Leitsatz (amtlich)
1. Zur Ausschlussfrist nach § 626 Abs. 2 BGB bei außerordentlicher Kündigung eines Anstellungsvertrages zwischen einer GmbH und dem Vorstandsmitglied einer Aktiengesellschaft, die Alleingesellschafterin der GmbH ist.
2. Zu den Voraussetzungen für eine Zulassung einer zweitinstanzlich erklärten Hilfsaufrechnung nach § 533 ZPO.
Normenkette
BGB § 626 Abs. 2; ZPO § 533
Verfahrensgang
LG Rottweil (Urteil vom 10.05.2013; Aktenzeichen 5 O 46/12 KfH) |
Tenor
1. Die Parteien werden darauf hingewiesen, dass der Senat beabsichtigt, die Berufung der Beklagten gegen das Urteil der 5. Kammer für Handelssachen des LG Rottweil vom 10.5.2013 - 5 O 46/12 KfH - gem. § 522 Abs. 2 Satz 1 ZPO zurückzuweisen. Die Beklagte erhält Gelegenheit zur Stellungnahme hierzu und gegebenenfalls auch zur Zurücknahme der Berufung sowie der Widerklage bis 8.1.2014.
2. Der Senat weist ferner darauf hin, dass er beabsichtigt, den Streitwert des Berufungsverfahrens auf bis zu 290.000 EUR sowie - insoweit in Abänderung der durch das LG erfolgten Festsetzung - den Streitwert des Verfahrens in erster Instanz auf bis zu 200.000 EUR zu bestimmen.
Gründe
Die Voraussetzungen für die Zurückweisung der Berufung durch Beschluss (§ 522 Abs. 2 ZPO) sind erfüllt. Durch eine solche Zurückweisung würde die von der Beklagten in zweiter Instanz erhobene Widerklage wirkungslos (§ 524 Abs. 4 ZPO analog).

## Bilder mit Begrenzungsrahmen
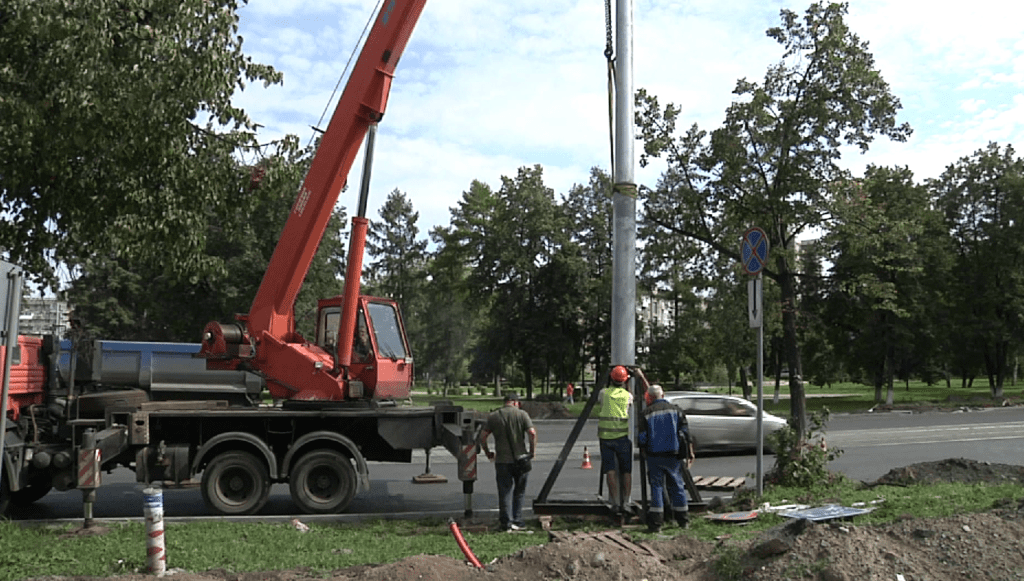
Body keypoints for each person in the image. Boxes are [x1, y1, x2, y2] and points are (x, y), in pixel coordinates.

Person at [638, 383, 694, 532]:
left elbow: (643, 437)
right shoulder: (677, 411)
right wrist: (690, 452)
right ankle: (683, 520)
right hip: (673, 454)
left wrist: (643, 451)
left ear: (649, 397)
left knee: (656, 487)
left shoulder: (646, 413)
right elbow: (685, 433)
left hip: (654, 455)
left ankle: (656, 523)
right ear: (663, 395)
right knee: (677, 485)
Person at [479, 392, 537, 532]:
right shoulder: (522, 415)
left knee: (505, 492)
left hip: (502, 460)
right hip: (521, 459)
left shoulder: (494, 416)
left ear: (505, 401)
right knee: (519, 492)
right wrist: (531, 452)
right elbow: (532, 433)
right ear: (516, 402)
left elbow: (483, 436)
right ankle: (518, 521)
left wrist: (488, 452)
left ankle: (506, 523)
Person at [598, 365, 635, 519]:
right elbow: (630, 401)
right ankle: (625, 502)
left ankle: (614, 501)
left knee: (610, 470)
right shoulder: (627, 396)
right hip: (622, 438)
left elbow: (601, 400)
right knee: (626, 471)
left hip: (606, 438)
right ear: (625, 380)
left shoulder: (603, 393)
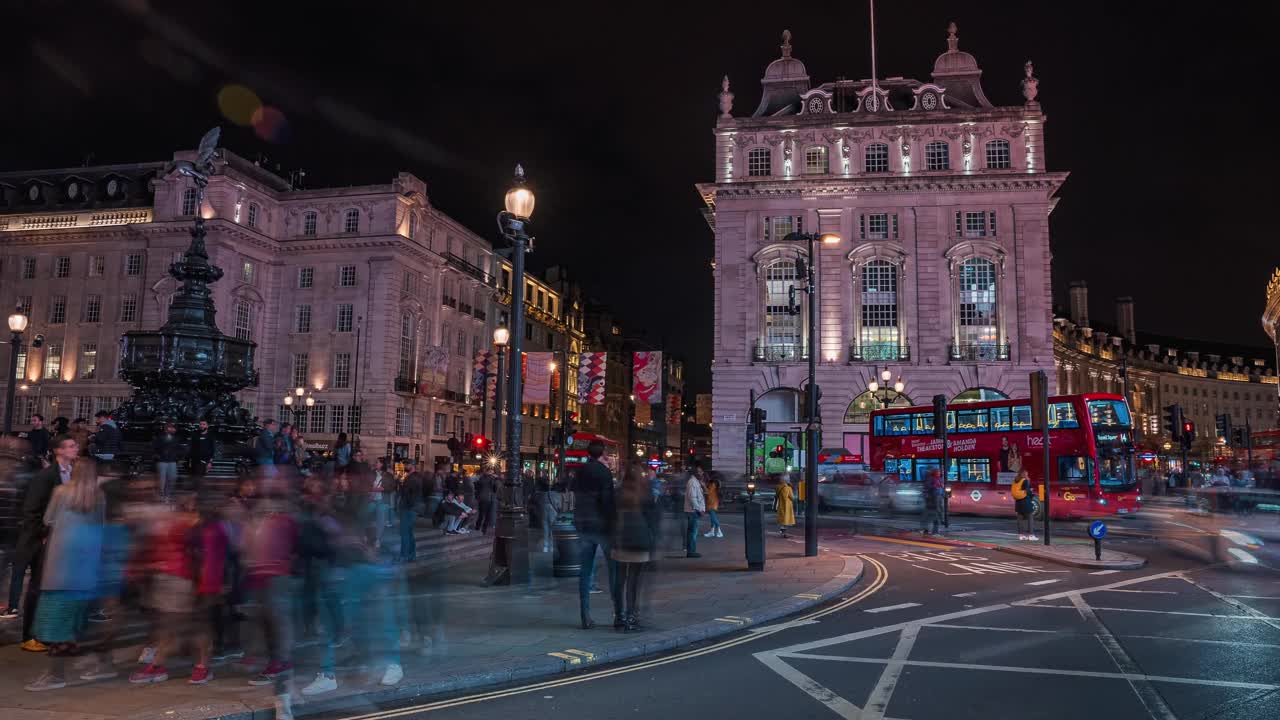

## Gestellte Aufgabe
Geben Sie aus dem Gerichtsbeschluss den Abschnitt wortgetreu wieder, der mit den Worten um „Leitsatz (amtlich)“ einsetzt und mit „nach § 533 ZPO.“ schließt. Die Auflistung ist vom Gerichtsbeschluss getrennt zu betrachten.

## Antwort zur Aufgabe
Leitsatz (amtlich)
1. Zur Ausschlussfrist nach § 626 Abs. 2 BGB bei außerordentlicher Kündigung eines Anstellungsvertrages zwischen einer GmbH und dem Vorstandsmitglied einer Aktiengesellschaft, die Alleingesellschafterin der GmbH ist.
2. Zu den Voraussetzungen für eine Zulassung einer zweitinstanzlich erklärten Hilfsaufrechnung nach § 533 ZPO.